You purport to be a lawyer. You should be able to research the material elements of the crime you posted. Failing to disclose everything you know is not sufficient to constitute an act anymore than it can constitute an act under the perverting justice statute. Failing to tell everything you know is omitting evidence not making an affirmative untrue statement with the intent of the lie throwing police off.
I disagree with this. First because she did make an untrue statement when she said he had made no further reference to his family during the evening call on 06 Aug. In fact, he had said the crime will have to be 'tonight or never' and she knew what he meant by that. That was a reference to his family. Second, while there may be no duty to speak to the police at all, whether as a witness or a suspect, once you choose to do so, you do have a duty not to mislead deliberately, which is what she did by eliding from her account of the evening call that the crime had to be 'tonight or never' and by refraining from including in her account of the early hours call that he had said 'everything is going well' a statement which completely alters the nature of his message.
The classic example of an affirmative statement that is a lie to throw police off is to provide a false alibi so police think someone can't have had the opportunity to commit a crime.
Not even simple lying will do. A lie must be material. It must be calculated to impede the investigation. A false alibi impedes the investigation by getting police to think that someone can't have done it.
What she said was plainly material. It induced the police to believe he had told her the same story he told PC West.
A classic act beyond simply speaking that constitutes impeding an investigation is helping hide or dispose of evidence.
Agreed. So what?
The only potential lie that she could have told police that could have impeded the investigation and thus actively played a role in misleading police concerns the claim he receive a phone call from Nevill and was worried about it. If she knew he received no such phone call and was simply making up that he was worried after receiving such call then she impeded justice by intentionally supporting the fiction he received a call from Nevill and was worried. That would be a material lie intended to throw police off by trying to get them to believe Jeremy was at his home receiving a call from Nevill and thus could not have been at the scene doing the killings.
On my theory of the crime she knew precisely this - that there had been no call from Nevill. Or do you think she believed, having been told by Jeremy on 06 Aug that he planned to murder his family and then discovered the next day that they had in fact been murdered, that it was all an unfortunate coincidence, that Sheila had indeed chosen that same night to bump everyone off and that Nevill had really called Jeremy in alarm?
The prosecution would need to prove that she knew the call was made up and that she knew he wasn't worried about receiving a call and agreed to lie for him about such in order to bolster his fictional alibi. Her testimony is the complete opposite of this though and Jeremy says he really did receive a call from Nevill and really was worried so obviously doesn't claim he told her to support a lie.
I am not sure my point depends on what the prosecution could or couldn't prove. I am talking about the risk she took by giving them her account. She was hardly in a position to know what they could prove. For all she knew, they might have figured out by an examination of phone records or some such that there had been no call from WHF.
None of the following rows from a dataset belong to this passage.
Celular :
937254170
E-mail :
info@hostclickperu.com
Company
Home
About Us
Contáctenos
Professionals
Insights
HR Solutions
Aside from the fact that the lie you allege she told is not material and can't be the basis of a charge you haven't even articulated a lie.
Why do you say it's not material?
In her September statement she reiterated that he didn't talk about his family beyond saying he had a crappy day on the tractor. What she omitted is that he told her "tonight is the night". She had no legal duty to tell police he said this to her. Failing to do so was an omission.
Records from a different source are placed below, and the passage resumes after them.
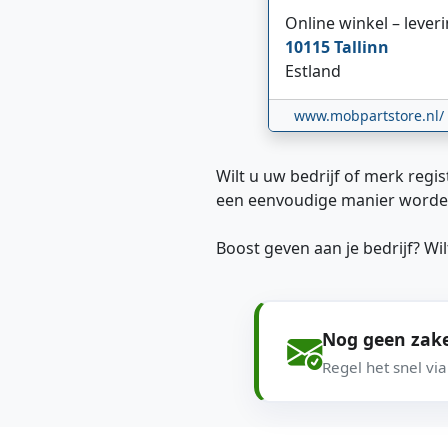
Online winkel – lever
10115
Tallinn
Estland
www.mobpartstore.nl/
Wilt u uw bedrijf of merk regis
een eenvoudige manier worde
Boost geven aan je bedrijf? W
Nog geen zake
Regel het snel vi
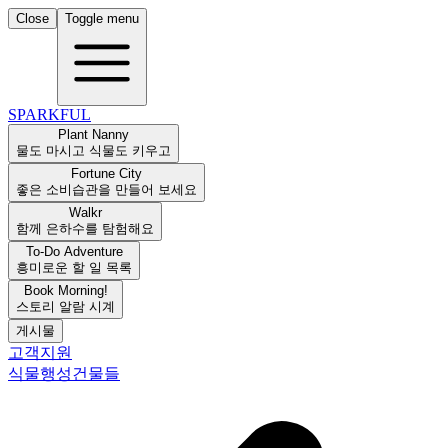
Close
Toggle menu
SPARKFUL
Plant Nanny
물도 마시고 식물도 키우고
Fortune City
좋은 소비습관을 만들어 보세요
Walkr
함께 은하수를 탐험해요
To-Do Adventure
흥미로운 할 일 목록
Book Morning!
스토리 알람 시계
게시물
고객지원
식물
행성
건물들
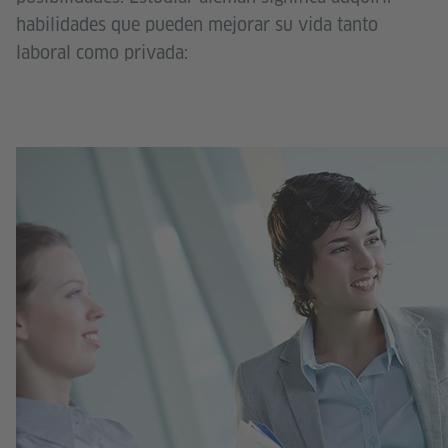
habilidades que pueden mejorar su vida tanto
laboral como privada:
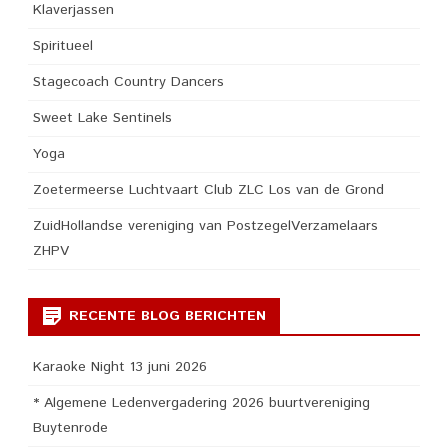
Klaverjassen
Spiritueel
Stagecoach Country Dancers
Sweet Lake Sentinels
Yoga
Zoetermeerse Luchtvaart Club ZLC Los van de Grond
ZuidHollandse vereniging van PostzegelVerzamelaars
ZHPV
RECENTE BLOG BERICHTEN
Karaoke Night 13 juni 2026
* Algemene Ledenvergadering 2026 buurtvereniging
Buytenrode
I disagree for the reason given above.
When one is under no legal duty to tell police anything but decides anyway to tell a lie that is aimed at
fooling the police or is under a legal duty to answer a question honestly but lies in order to fool police - like providing a false alibi- that is a statement that is made to impede justice.
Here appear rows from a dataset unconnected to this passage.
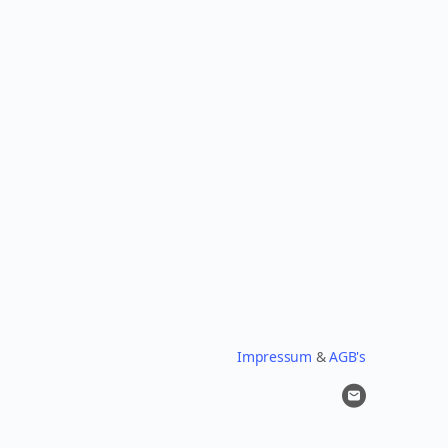
Impressum
&
AGB's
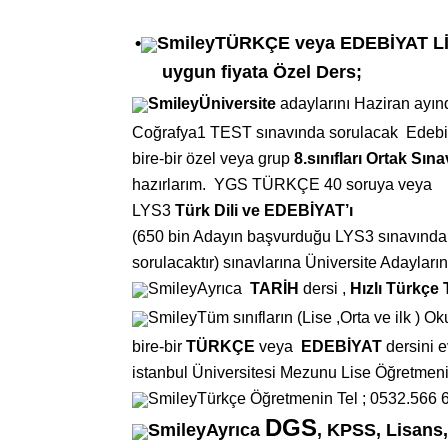
•
TÜRKÇE veya EDEBİYAT Lİ
uygun fiyata Özel Ders;
Üniversite
adaylarını Haziran ayın
Coğrafya1 TEST sınavında sorulacak
Edebi
bire-bir özel veya grup
8.sınıfları
Ortak Sına
hazırlarım.
YGS TÜRKÇE 40 soruya veya
LYS3
Türk Dili ve EDEBİYAT’ı
(650 bin Adayın ba
ş
vurduğu
LYS3 sınavında
sorulacaktır) sınavlarına Üniversite Adayların
Ayrıca
TARİH
dersi ,
Hızlı Türkçe 
Tüm sınıfların (Lise ,Orta
ve ilk ) Ok
bire-bir
TÜRKÇE
veya
EDEBİYAT
dersini e
istanbul Üniversitesi Mezunu Lise Öğretmeni
Türkçe Öğretmenin Tel ; 0532.566 
DGS
Ayrıca
, KPSS, Lisans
In my opinion, you are wrong to think that the right to tell police nothing means that one is entitled to tell half truths that intentionally mislead.
Failing to tell police everything you know is not impeding justice as the term is used in the criminal statutes. A law that required people to inform police of all incriminatory evidence they knew about regarding any and all crimes or such person is guilty of a crime would create an affirmative duty to tell police everything you know but there is no such a statute. That was the legal scheme in the Soviet Union where you had to worry about family and friends turning you in the government over anything and the West considered such a horror thus would never enact such a scheme.
No, the duty is, when telling the police what you know about a specific crime, not to construct your account in such a way as to assist the offender. That is precisely what she did.